(Bloomberg) -- A jailed trader accused of manipulating the Mango Markets cryptocurrency exchange to steal $110 million was actually executing perfectly legal, high-risk trades and had no intent to defraud anyone, his lawyer told jurors at the start of a criminal trial in New York.

Prosecutors accuse Avraham Eisenberg of manipulating Mango Markets futures contracts on Oct. 11, 2022 — when he boosted the price of swaps by 1,300% in 20 minutes — and then “borrowed” against those inflated contracts using anonymous accounts before fleeing the country. The government claims Eisenberg stole the money.  

But defense lawyer Sanford Talkin argued on Tuesday that his client had simply been participating in a part of the crypto world with different rules from those in traditional finance. Like other Mango Market traders, Eisenberg wasn’t required to reveal personal information, show his creditworthiness or state an intent to repay any loans, the lawyer said. He risked $13 million in executing his strategy, Talkin said. 

“They were operating in a sector of cryptocurrency that’s high risk,” Talkin said. “People go in with their eyes open and they know they can do it because they can get a large return in a short amount of time. Sometimes astronomical.” Within that world, Talkin said, “Avi Eisenberg executed a successful, legal trading strategy.” 

Decentralized

Mango Markets is run by smart contracts and overseen by a decentralized autonomous organization, or DAO, that lets people borrow, lend and trade cryptocurrencies. The theft alleged by prosecutors is one of the largest in criminal cases involving a DAO and apparently will be the first time a US criminal jury will weigh what type of “DeFi” transactions are legal. 

Eisenberg is accused of commodities fraud, commodities manipulation and wire fraud. The US alleges Eisenberg deceptively used two anonymous accounts at Mango Markets to buy and sell himself futures contracts. Those contracts were based on the relative value of Mango’s token, known as MNGO, and a stablecoin called USDC.

The MNGO token is not a commodity under the law, and the smart contract “totally excludes the intent of the borrower to repay the loans,” Talkin told jurors. “The government is basing their case on an obligation that doesn’t exist.” 

‘Created to Con’

In her outline of the case, prosecutor Tian Huang likened Eisenberg’s actions to a con artist who sells someone cheap plastic jewelry and passes it off as an authentic diamond ring. 

“He used an asset with a big and artificial value he had created to con Mango Markets into convincing them to borrow over $110 million of cryptocurrency,” Huang said. “He wasn’t really borrowing. He was stealing. Avraham Eisenberg ran off with the crypto. And when the defendant did this he committed fraud and market manipulation.”

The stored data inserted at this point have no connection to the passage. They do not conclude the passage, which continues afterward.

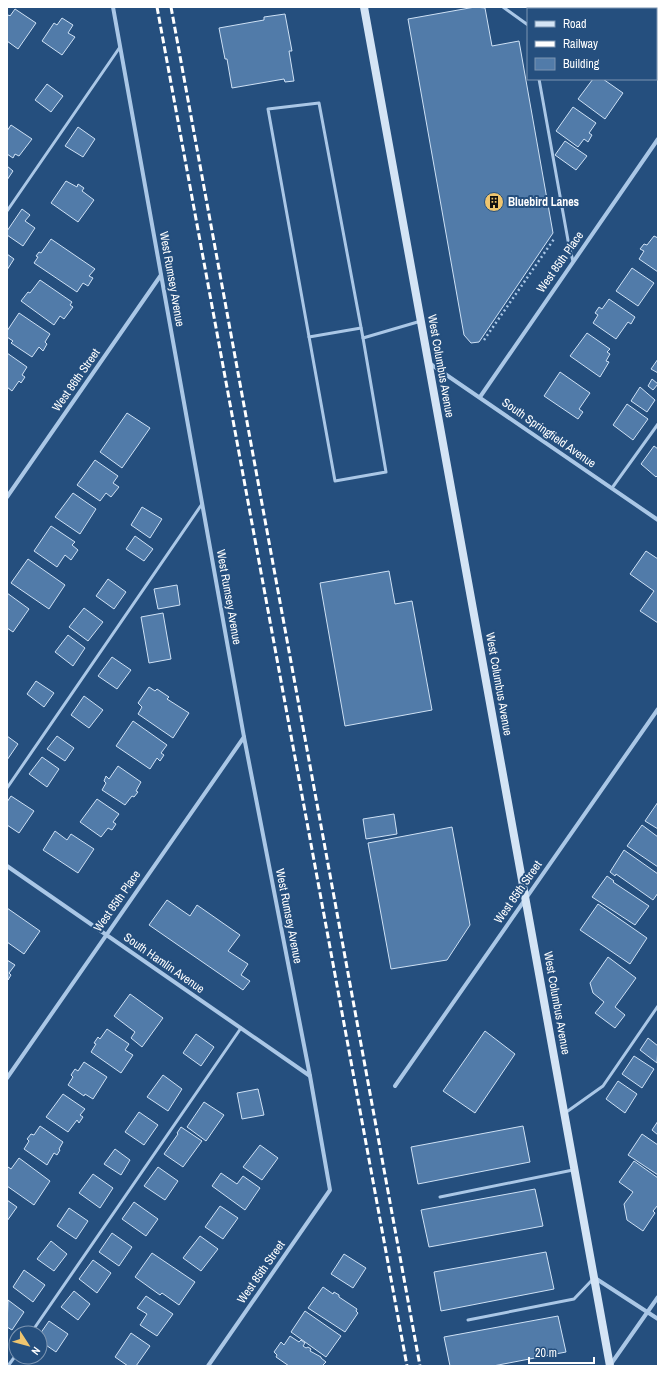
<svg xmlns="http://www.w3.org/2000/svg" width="665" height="1373" font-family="'Archivo Narrow',sans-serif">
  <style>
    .building { fill: #517ba9; stroke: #cee1f5 }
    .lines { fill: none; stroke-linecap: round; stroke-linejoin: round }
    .path { stroke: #aac7e6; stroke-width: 2.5; stroke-dasharray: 2 3; stroke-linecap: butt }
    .lane { stroke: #aac7e6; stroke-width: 3 }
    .street { stroke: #aac7e6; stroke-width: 4 }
    .secondary { stroke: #d4e4f5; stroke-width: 8 }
    .rail { stroke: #fff; stroke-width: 3; stroke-dasharray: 7 3; stroke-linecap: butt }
    .labels { text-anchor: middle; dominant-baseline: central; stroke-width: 4; stroke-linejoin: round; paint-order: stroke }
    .poi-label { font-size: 12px; font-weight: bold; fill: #fff; stroke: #254f7e; text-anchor: start }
    .street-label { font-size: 12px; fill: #fff; stroke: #254f7e }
  </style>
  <rect width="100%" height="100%" fill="#254f7e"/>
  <!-- building -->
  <g class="building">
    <polygon points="475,7 485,8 492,46 519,41 553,233 479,342 471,343 464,335 408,19"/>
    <polygon points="15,9 36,23 18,49 7,41 7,16 9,15 10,16"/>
    <polygon points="285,14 292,51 289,51 294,81 285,82 284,79 232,88 227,59 225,59 219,28 264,20 264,17"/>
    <polygon points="62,18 73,25 68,33 75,37 62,55 42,41 54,23 57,25"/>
    <polygon points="593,79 603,79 623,93 605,119 578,99"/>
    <polygon points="47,84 63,96 51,112 35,100"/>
    <polygon points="573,107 596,123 589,133 592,135 588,142 584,139 578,147 556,131"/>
    <polygon points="11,125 32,139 19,156 15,154 13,158 7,154 7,131"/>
    <polygon points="78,127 95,139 83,157 65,146"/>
    <polygon points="565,141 587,156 576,170 555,155"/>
    <polygon points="7,166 13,171 7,180"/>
    <polygon points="66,181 77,187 78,184 84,188 82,191 94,200 78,222 51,203"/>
    <polygon points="22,209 30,215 25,221 35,228 23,246 7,235 7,231"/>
    <polygon points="654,236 658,238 658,272 639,259 644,251 640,249 644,244 647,245"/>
    <polygon points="51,239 95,269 89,276 93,278 88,286 83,283 77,292 34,263 38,257 36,256 39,252 41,253"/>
    <polygon points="7,254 14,259 7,270"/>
    <polygon points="632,268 654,283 638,306 616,291"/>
    <polygon points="40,280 72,302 70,305 73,307 64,319 60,316 54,325 21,301 28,292 30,293"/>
    <polygon points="609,299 635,317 631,324 628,322 616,339 593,323 598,315 595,313 599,307 602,309"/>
    <polygon points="19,313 50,334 45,342 47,344 43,351 39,347 32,357 11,343 13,341 7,337 7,331"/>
    <polygon points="587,333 610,349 607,352 610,354 606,361 609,362 600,377 570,356"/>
    <polygon points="7,353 27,367 22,375 25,377 21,383 19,381 12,391 7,387"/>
    <polygon points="658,359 658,373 651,369"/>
    <polygon points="560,372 590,393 579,409 583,412 578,419 544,396"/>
    <polygon points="652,379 658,384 653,390 648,386"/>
    <polygon points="640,387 655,400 647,412 631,401"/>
    <polygon points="627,404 648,419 633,440 613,425"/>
    <polygon points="127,413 150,428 122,468 100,452"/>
    <polygon points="654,446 658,449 658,475 656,477 641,464"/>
    <polygon points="95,460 118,476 113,483 119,487 111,497 106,493 100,501 77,485"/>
    <polygon points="73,493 96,509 80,534 55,517"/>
    <polygon points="142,507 162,519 150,538 131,525"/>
    <polygon points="51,526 75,542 72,545 78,550 71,560 65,555 57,567 34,551"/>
    <polygon points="135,536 153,549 144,561 126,549"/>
    <polygon points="646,551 658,559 658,623 640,611 654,591 630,574"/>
    <polygon points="28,559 65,585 49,609 11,583"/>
    <polygon points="389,571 395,604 412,601 432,710 345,726 320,583"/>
    <polygon points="108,579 126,592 114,609 96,596"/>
    <polygon points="177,585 180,605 158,609 154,589"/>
    <polygon points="7,593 29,609 13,632 7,628"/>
    <polygon points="84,608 103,622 88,641 69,627"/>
    <polygon points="163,613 171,659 149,663 141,617"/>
    <polygon points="68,635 85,648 73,666 55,652"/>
    <polygon points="112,657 131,670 117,689 98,676"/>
    <polygon points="36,681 54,693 44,707 27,694"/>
    <polygon points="149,687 155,691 157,689 169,697 167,699 189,713 173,738 138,714 142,707 138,703"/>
    <polygon points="84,696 103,710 89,728 71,715"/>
    <polygon points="133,721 167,745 161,753 164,755 160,761 157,758 150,769 116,746"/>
    <polygon points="7,736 18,744 7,760"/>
    <polygon points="57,736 74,748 65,761 47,749"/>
    <polygon points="42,757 59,769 47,787 29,774"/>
    <polygon points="118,766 141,782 136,791 138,792 134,797 132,796 125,805 102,790 106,783 104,781 106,776 109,779"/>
    <polygon points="11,796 34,811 19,833 7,825 7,802"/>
    <polygon points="97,799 119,814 113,822 116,824 112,830 108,828 101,837 80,822"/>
    <polygon points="658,802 658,829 645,821"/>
    <polygon points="394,814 397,834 366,839 363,819"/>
    <polygon points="642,825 658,837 658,867 627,846"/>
    <polygon points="452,827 470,925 447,960 391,969 368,843"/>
    <polygon points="55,831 67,840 71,834 94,849 78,873 43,850"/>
    <polygon points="624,850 658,874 658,893 653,900 616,874 615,876 610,872"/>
    <polygon points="607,876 614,881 613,882 649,906 635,925 592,897"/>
    <polygon points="167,900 190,916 197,905 240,935 228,951 248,964 241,975 250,981 243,990 149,925"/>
    <polygon points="598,904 647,938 630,964 580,930"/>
    <polygon points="7,908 40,931 24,954 7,942"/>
    <polygon points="608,957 636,978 615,1007 625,1015 615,1028 595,1013 604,1002 593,993 590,983"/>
    <polygon points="7,960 15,965 9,973 11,975 8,980"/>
    <polygon points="130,994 163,1018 142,1047 131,1038 135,1032 114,1016"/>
    <polygon points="107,1029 129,1044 125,1050 133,1055 121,1073 91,1052 96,1044 94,1043 98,1037 100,1039"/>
    <polygon points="485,1031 515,1054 475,1113 443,1091"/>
    <polygon points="196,1034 214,1047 201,1066 183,1053"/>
    <polygon points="648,1038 658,1046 657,1063 640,1050"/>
    <polygon points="634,1056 654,1069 642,1088 622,1074"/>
    <polygon points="84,1062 107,1077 93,1099 85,1094 84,1096 68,1085 73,1077 71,1075 75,1069 78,1071"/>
    <polygon points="163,1075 182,1089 168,1111 147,1097"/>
    <polygon points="618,1081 637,1094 625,1113 606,1099"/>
    <polygon points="258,1089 264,1115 242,1119 237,1093"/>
    <polygon points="63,1094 85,1109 80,1115 83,1117 79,1123 77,1120 68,1132 46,1117"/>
    <polygon points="204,1102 224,1115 206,1141 187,1127"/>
    <polygon points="139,1112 158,1125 144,1145 125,1132"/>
    <polygon points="658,1121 658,1135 652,1130"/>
    <polygon points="40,1126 63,1142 59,1149 60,1150 57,1155 54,1153 47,1165 24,1149 29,1141 27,1139 31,1134 34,1135"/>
    <polygon points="523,1126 530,1162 418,1184 411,1147"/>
    <polygon points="181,1127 202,1141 183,1167 164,1154 178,1134 177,1133"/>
    <polygon points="642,1134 658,1145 658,1175 628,1155"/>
    <polygon points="260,1145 278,1158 262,1180 243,1167"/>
    <polygon points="115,1149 130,1160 121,1175 104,1164"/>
    <polygon points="19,1158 50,1181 34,1205 7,1186 7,1169 8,1167 11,1169"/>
    <polygon points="634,1161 658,1178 658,1205 653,1211 655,1213 643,1231 627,1220 624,1204 633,1192 619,1182"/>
    <polygon points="158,1167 178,1181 165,1200 144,1186"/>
    <polygon points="221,1173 237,1184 243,1176 260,1188 245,1210 212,1186"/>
    <polygon points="93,1174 113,1188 100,1208 79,1193"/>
    <polygon points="535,1189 543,1226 429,1247 421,1210"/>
    <polygon points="7,1200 17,1207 7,1221"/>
    <polygon points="134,1202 158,1219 146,1236 122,1219"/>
    <polygon points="220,1206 238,1218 223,1239 205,1227"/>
    <polygon points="69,1208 88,1221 76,1239 57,1226"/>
    <polygon points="112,1233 132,1247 119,1266 99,1252"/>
    <polygon points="200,1236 218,1249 201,1271 183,1258"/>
    <polygon points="51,1241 67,1254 54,1271 37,1259"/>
    <polygon points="546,1252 554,1289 441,1311 434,1272"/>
    <polygon points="152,1253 195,1282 179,1305 162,1293 160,1295 135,1277"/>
    <polygon points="344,1254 366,1268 353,1288 331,1274"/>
    <polygon points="93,1260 111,1273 97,1293 79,1279"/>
    <polygon points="24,1270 45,1285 33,1302 13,1287"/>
    <polygon points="323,1287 333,1294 334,1292 339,1295 339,1297 357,1309 356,1311 358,1313 345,1332 308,1308"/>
    <polygon points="74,1291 90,1304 78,1320 61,1307"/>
    <polygon points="146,1296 173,1314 157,1336 140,1325 147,1314 137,1308"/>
    <polygon points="8,1300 24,1312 12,1330 7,1327"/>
    <polygon points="305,1311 341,1336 326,1357 291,1332"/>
    <polygon points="558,1316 566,1352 493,1366 450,1366 444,1337"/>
    <polygon points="49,1321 68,1334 56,1352 40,1341 40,1334"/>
    <polygon points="131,1333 150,1346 136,1366 128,1366 115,1357"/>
    <polygon points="290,1336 299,1342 301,1340 305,1343 303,1346 306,1348 308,1347 311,1349 310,1351 321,1357 321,1358 326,1362 322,1366 289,1366 276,1357 277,1355 274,1352 281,1342 284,1345"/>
  </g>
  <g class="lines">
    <!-- path -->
    <polyline class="path" points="484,340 554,239"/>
    <!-- lane -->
    <g class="lane">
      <polyline points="503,7 528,25"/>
      <polyline points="541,9 543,7"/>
      <polyline points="539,79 569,246 573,261"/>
      <polygon points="319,103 363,338 386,472 335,481 268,109"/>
      <polyline points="7,211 120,47"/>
      <polyline points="309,337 361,328"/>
      <polyline points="363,338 421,321"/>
      <polyline points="612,488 658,424"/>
      <polyline points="7,788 202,504"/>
      <polyline points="565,1113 603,1086 658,1006"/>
      <polyline points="440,1197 573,1170"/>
      <polyline points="468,1320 574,1299 593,1279"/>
      <polyline points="31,1333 241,1028"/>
      <polyline points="8,1366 16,1355"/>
    </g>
    <!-- street -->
    <g class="street">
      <polyline points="113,7 244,737 310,1076 330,1190 208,1366"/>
      <polyline points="429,363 658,520"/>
      <polyline points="480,397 658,139"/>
      <polyline points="7,497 161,275"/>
      <polyline points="7,866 310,1076"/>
      <polyline points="7,1078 244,737"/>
      <polyline points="395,1086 658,709"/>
      <polyline points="595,1278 658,1319"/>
      <polyline points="611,1364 658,1297"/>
    </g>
    <!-- secondary -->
    <polyline class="secondary" points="364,7 610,1366"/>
    <!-- rail -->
    <g class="rail">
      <polyline points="157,7 407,1366"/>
      <polyline points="171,7 420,1366"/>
    </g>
  </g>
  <!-- icons -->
  <defs>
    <symbol id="building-disc" viewBox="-11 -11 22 22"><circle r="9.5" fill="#efc56f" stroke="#254f7e"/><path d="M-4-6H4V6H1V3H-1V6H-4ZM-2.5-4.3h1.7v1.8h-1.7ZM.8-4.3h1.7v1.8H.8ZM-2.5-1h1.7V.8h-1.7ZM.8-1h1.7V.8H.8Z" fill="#111"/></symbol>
  </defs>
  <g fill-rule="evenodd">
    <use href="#building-disc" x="483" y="191" width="22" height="22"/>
  </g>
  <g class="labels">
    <!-- poi labels -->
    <g class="poi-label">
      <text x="508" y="202">Bluebird Lanes</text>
    </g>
    <!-- street labels -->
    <g class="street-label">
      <text transform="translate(560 262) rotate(-55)">West 85th Place</text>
      <text transform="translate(172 279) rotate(80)">West Rumsey Avenue</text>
      <text transform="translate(441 366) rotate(80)">West Columbus Avenue</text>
      <text transform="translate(76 380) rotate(-55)">West 86th Street</text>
      <text transform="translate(549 433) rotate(35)">South Springfield Avenue</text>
      <text transform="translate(229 597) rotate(80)">West Rumsey Avenue</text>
      <text transform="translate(499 684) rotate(80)">West Columbus Avenue</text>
      <text transform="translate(518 892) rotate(-55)">West 85th Street</text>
      <text transform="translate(117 901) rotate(-55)">West 85th Place</text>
      <text transform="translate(289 916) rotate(79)">West Rumsey Avenue</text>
      <text transform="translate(164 963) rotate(35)">South Hamlin Avenue</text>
      <text transform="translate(557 1003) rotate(80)">West Columbus Avenue</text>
      <text transform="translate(261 1272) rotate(-55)">West 85th Street</text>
    </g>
  </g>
  <!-- border -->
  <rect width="665" height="1373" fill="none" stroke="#ffffff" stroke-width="16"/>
  <!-- legend -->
  <rect x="527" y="8" width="130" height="72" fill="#254f7e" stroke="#7c95b2"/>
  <rect x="535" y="21" width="20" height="6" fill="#d4e4f5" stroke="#7c95b2"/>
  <text x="563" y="28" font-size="12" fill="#ffffff">Road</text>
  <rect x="535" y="41" width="20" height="6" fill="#ffffff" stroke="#7c95b2"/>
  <text x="563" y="48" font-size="12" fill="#ffffff">Railway</text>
  <rect x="535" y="58" width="20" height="12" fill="#517ba9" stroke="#7c95b2"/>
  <text x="563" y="68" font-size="12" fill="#ffffff">Building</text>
  <!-- north arrow -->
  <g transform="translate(28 1345) rotate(126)"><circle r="19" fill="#254f7e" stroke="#7c95b2"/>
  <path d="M0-3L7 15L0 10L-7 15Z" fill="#efc56f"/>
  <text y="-6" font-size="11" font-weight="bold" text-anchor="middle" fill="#ffffff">N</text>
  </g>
  <!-- scale -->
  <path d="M529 1357v6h65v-6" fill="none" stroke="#ffffff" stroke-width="2"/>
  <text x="535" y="1357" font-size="12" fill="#ffffff" stroke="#254f7e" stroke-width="3" paint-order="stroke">20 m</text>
</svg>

She said Eisenberg found his target in Mango Markets, “pumped” the value of the MNGO token, executed his con by using an account in the name of a Ukrainian woman, and fled the US within a day. He soon agreed to repay $67 million to the Mango DAO in exchange for it not pursuing any criminal investigation against him, Huang said. 

“The defendant thought he had it made, that he had bought himself out of trouble, that he had gotten away with it,” the prosecutor said. 

Eisenberg, who was living in Puerto Rico, flew to Israel the next day. He was arrested in late December 2022 as he flew back to Puerto Rico. He’s been in custody since then, after prosecutors argued he was a risk of flight. 

The trial is expected to take two weeks. The jury includes a Millennium Partners employee who formerly worked at Goldman Sachs Group Inc.; a chief investment officer of a family office; a Broadway performer and choreographer; and a line producer for films and television.

The criminal case is US v. Eisenberg, 23-cr-00010, US District Court, Southern District of New York (Manhattan).